Background: The mechanically incompetent lower esophageal sphincter (LES) plays a key role in patients with gastroesophageal reflux disease. The purpose of the study was to assess the pressure changes of LES in rabbits by intraabdominal injection of Teflon paste (Polytetrafluoroethylene) at the gastroesophageal junction.
Methods: New Zealand white breed of rabbits were used in these studies. The anesthetized rabbit was injected with a 21-gauge needle and a syringe loaded with Teflon paste. The injection sites were around the gastroesophageal junction. LES pressure was measured by conventional methods using a water-filled infused system. The pressure gradient was measured immediately before and after the injection as well as by a weekly measurement over four weeks. The histologic characteristics of the injection sites were studied four weeks later.

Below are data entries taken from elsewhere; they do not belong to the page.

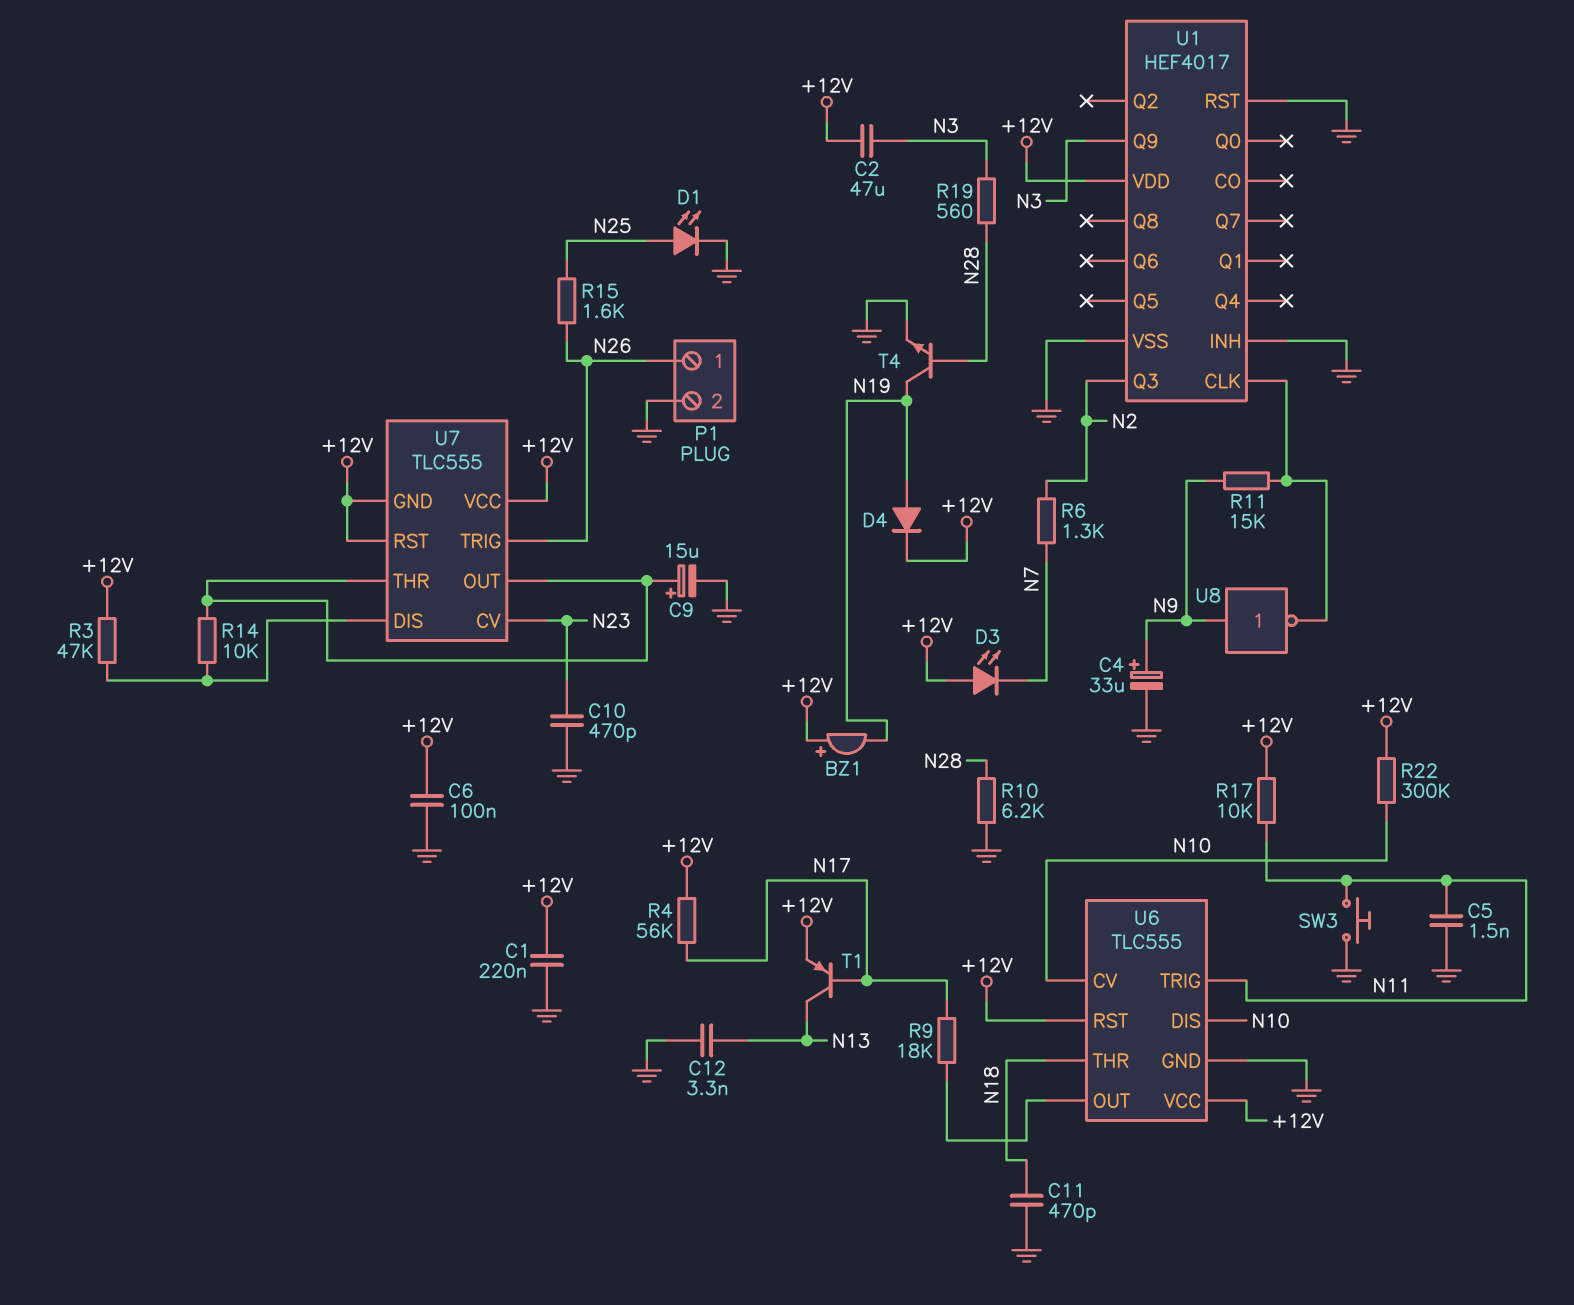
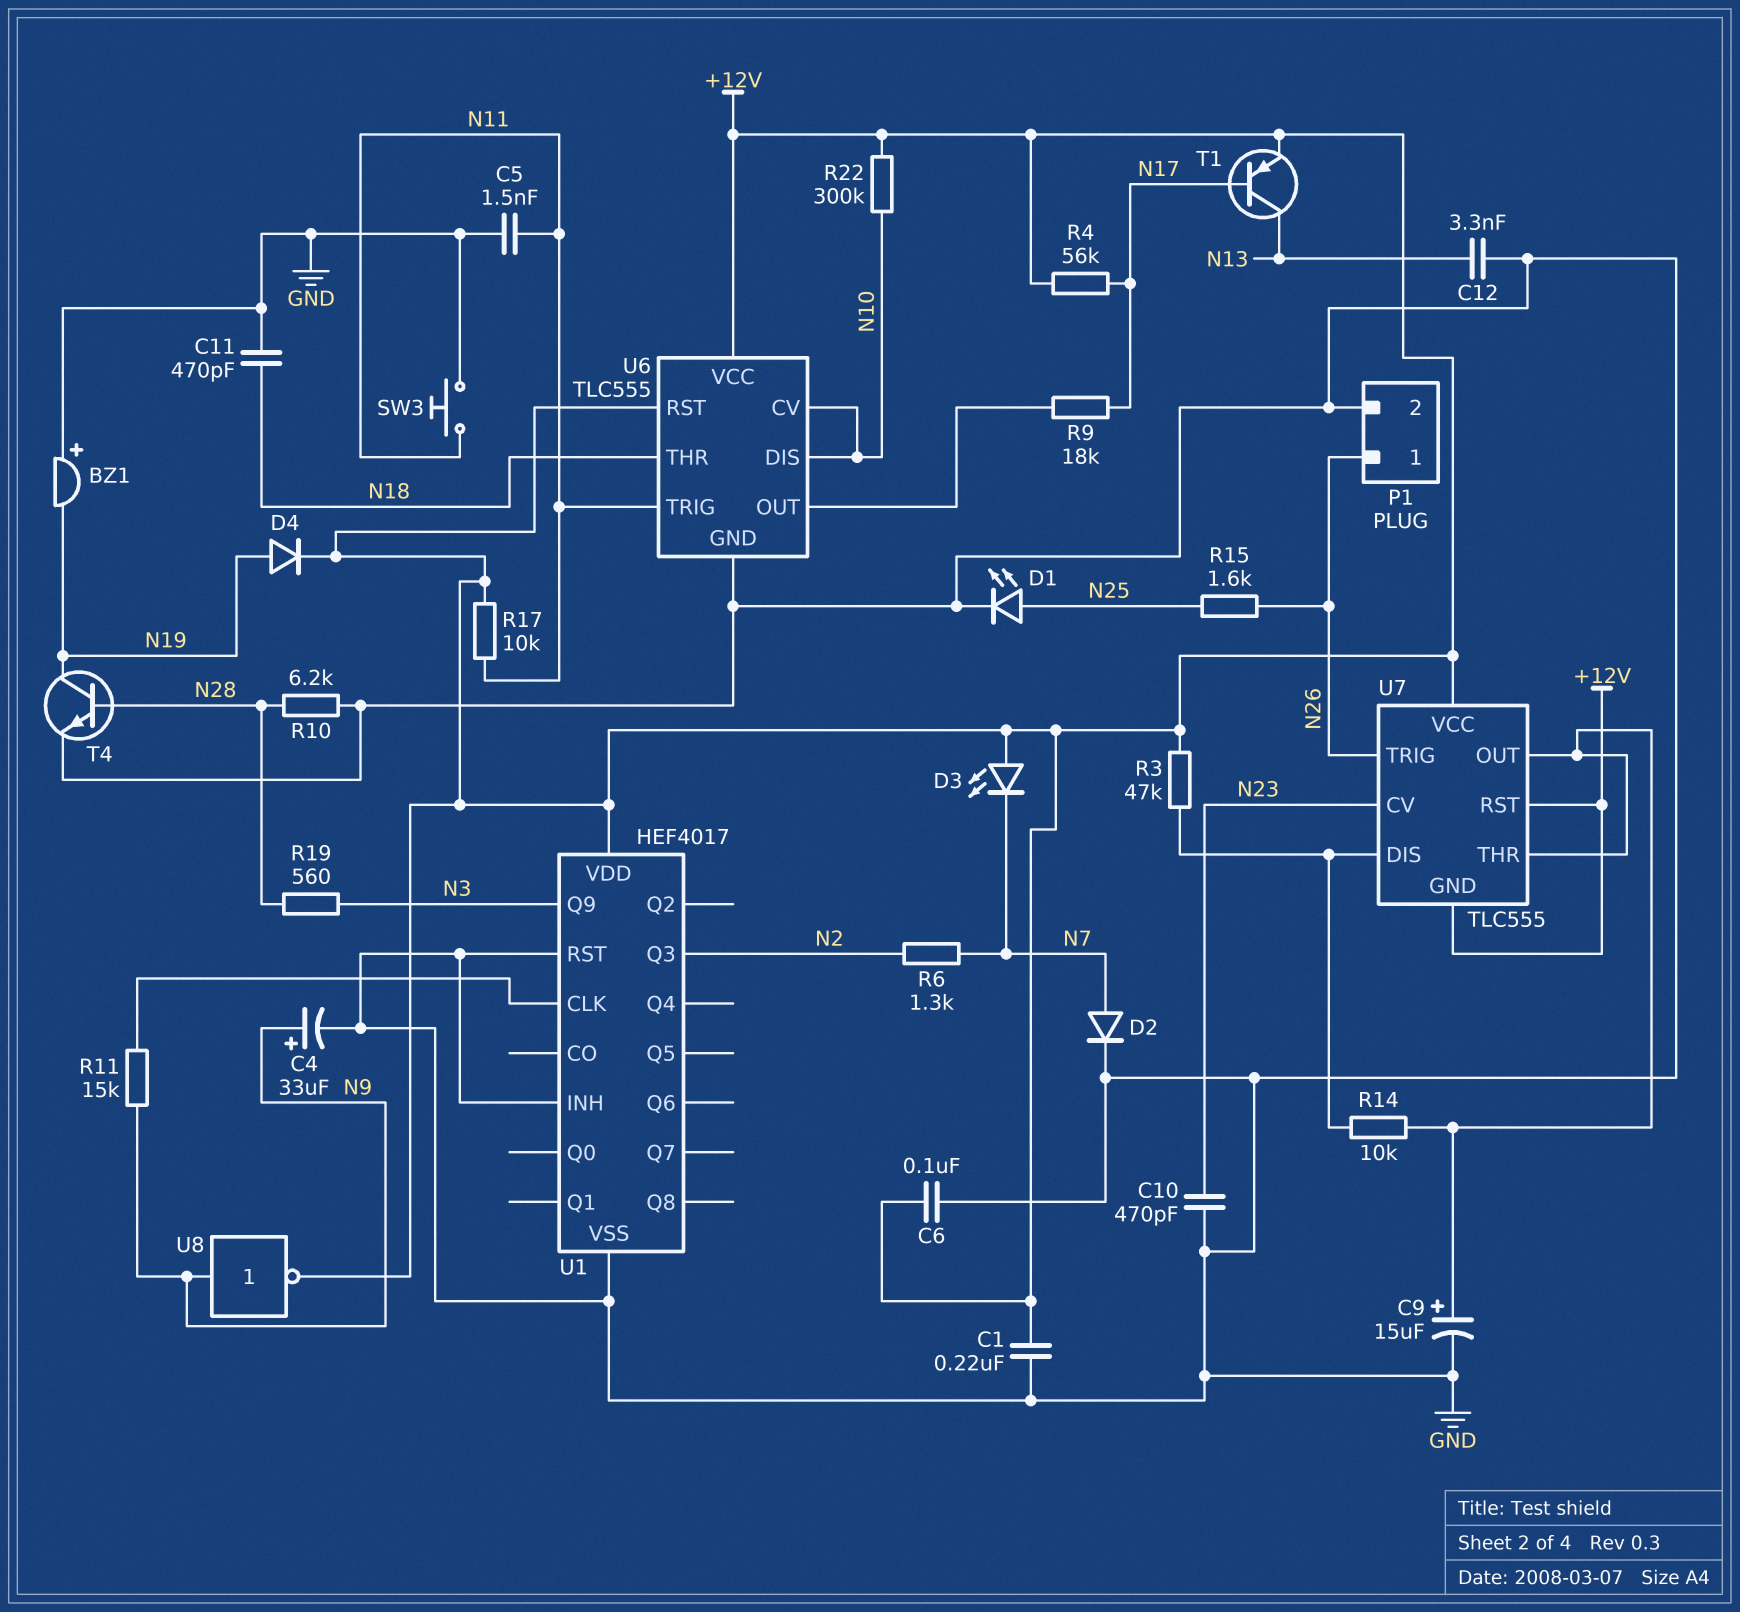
BZ1: buzzer (plus +12V, minus N19) -> buzzer (plus GND, minus N19)
C2: 47uF (+12V, N3) -> none
D2: none -> diode (A N7, K GND)
U8: NOT (in N9, out U1/CLK) -> NOT (in N9, out +12V)

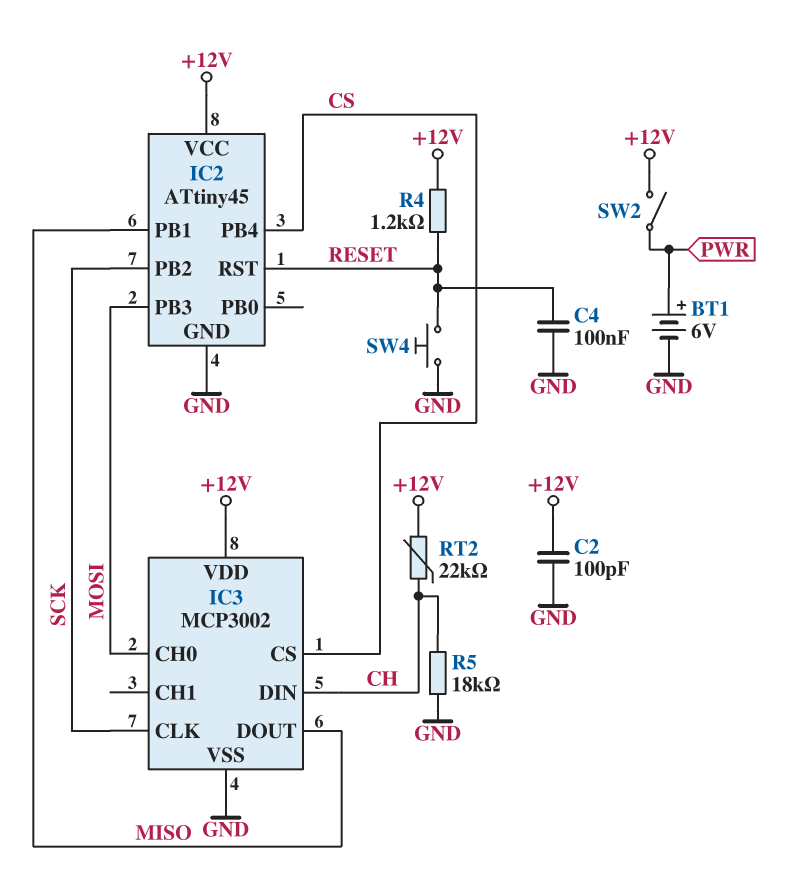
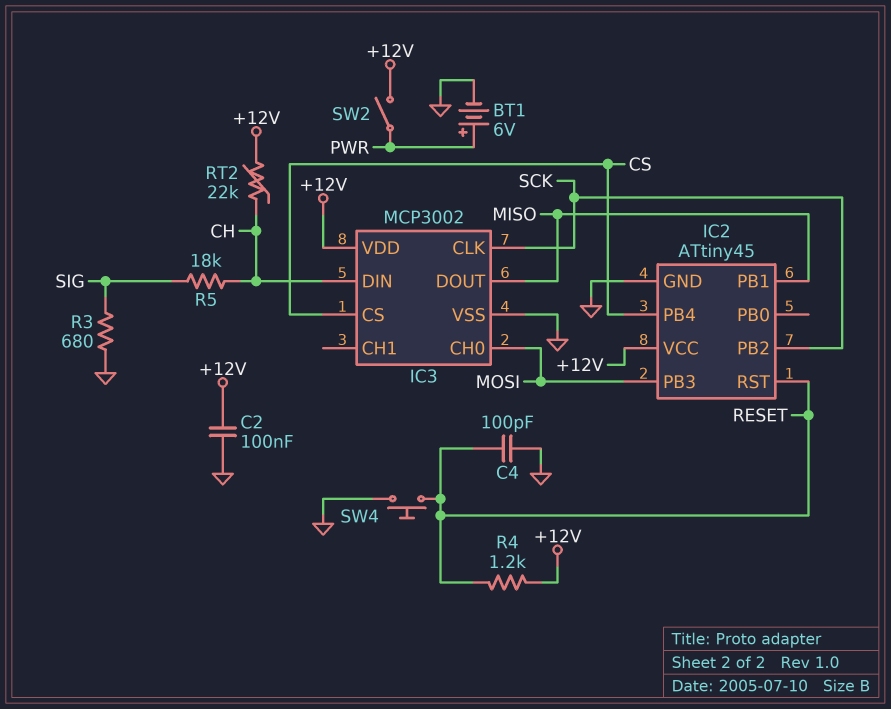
C2: 100pF (+12V, GND) -> 100nF (+12V, GND)
C4: 100nF (GND, RESET) -> 100pF (GND, RESET)
R3: none -> 680 (GND, SIG)
R5: 18k (CH, GND) -> 18k (CH, SIG)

Results: The mean pressure gradient of LES of twelve rabbits of immediate preinjection and post-injection was 29.71 +/- 8.10 mmHg and 37.58 +/- 10.69 mmHg (mean +/- S.D.), respectively (p value, 0.0329) Animals were followed upifor from one to four weeks, and were then sacrificed. The mean pressure gradient of LES of the twelve rabbits in the first week, the second week, the third week and the fourth week was 37.80 +/- 11.36 mmHG, 35.77 +/- 3.54 mmHg, 33.42 +/- 4.95 mmHg and 32.68 +/- 4.62 mmHg (mean +/- S.D.), respectively. Compared to pre-injection data, a significant difference was found in the first week and the second week (p value, 0.0342 and 0.0281, respectively). Gross examination of the gastroesophageal regions showed a welldefined Teflon mass of firm consistency at the site of the injection. Histological examination showed encapsulation of the implant by a thin layer of fibrous tissue and a benign foreign body granulomatous reaction with round cells surrounding the implant.
Conclusions: It is technically feasible to produce experimentally pressure changes of LES in rabbits by intraabdominal injection of Teflon paste. Nevertheless, the clinical validity on patients with gastroesophageal reflux induced by the incompetence of LES remains to be verified.